Она слабо улыбнулась в ответ.
— Мэри, конечно, наше счастье не идеально — помнишь, сколько раз у меня возникали сложности на работе, и как меня выгнали с поста окружного прокурора? Но ты всегда поддерживала меня, и ты не представляешь, как много это для меня значит. А тот год, когда твоя сестра ввязалась в очень неприятную историю? И то, что произошло с Иден… И ссоры с отцом. Вряд ли кто-то назовёт нашу жизнь идеальной. Но знаешь, каждый раз, когда я думаю обо всех этих проблемах и сложностях, я вспоминаю, что у меня есть ты и дети… — он поднял глаза, словно о чём-то задумался, потом снова посмотрел на неё, нежно поглаживая её лицо большими пальцами рук, — и я понимаю, как я счастлив, что у меня есть ты.
— И ты у меня, — прошептала она, не сдержавшись.
Он улыбнулся:
— Каждый раз, когда ты это говоришь, я всё ещё не могу поверить, что ты это обо мне. Помнишь, я когда-то сказал тебе, что если меня полюбит такая девушка как ты, то я умру от счастья… если, конечно, смогу в это поверить. Но наверное, теперь я действительно в это верю.
Она обхватила его руки своими и прижалась к ним губами.
— Я люблю тебя, — прошептала она и изумилась тому, какую бурю чувств эти слова вызвали в ней.
Это была правда. Она любила его. Любила всегда, но только сейчас с ясностью осознала это. Мэри прижалась губами к его губам, понимая, что больше не сомневается в том, что хочет одного — быть с ним, быть здесь…
Краем глаза Мэри заметила, как проснувшаяся Эмили проскользнула по коридору, и спустя пару минут раздался её радостный возглас: «Дядя Френк, ой, спасибо большое! Ты его починил!»
— Мамочка, папочка, смотрите, что дядя Френк принёс! — Эмили гордо восседала в коридоре на велосипеде. — Смотрите! Он его починил! И мама, смотри, он даже звонок поставил — я его нашла в твоей комнате! Хочешь послушать?
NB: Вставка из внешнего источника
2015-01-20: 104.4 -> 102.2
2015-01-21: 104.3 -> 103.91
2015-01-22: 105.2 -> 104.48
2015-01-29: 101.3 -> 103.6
— Эмили, не надо! — вскрикнула Мэри, но было уже поздно.
Мэри, словно во сне, увидела, как девочка дернула за велосипедный звонок, и раздалась резкая трель. Эмили радостно рассмеялась.
Мэри почувствовала, что её сердце вот-вот остановится. Она не хотела возвращаться! Не хотела в ту неопределенность, не хотела к себе прежней, не хотела возвращаться в ту жизнь, где не было всего этого — жизнь без Мейсона рядом, без их детей… Именно здесь она чувствует себя дома, чувствует себя любимой и нужной.
— Я не хочу… пожалуйста… не надо! — всё словно закружилось под ногами, и она почувствовала, как проваливается куда-то.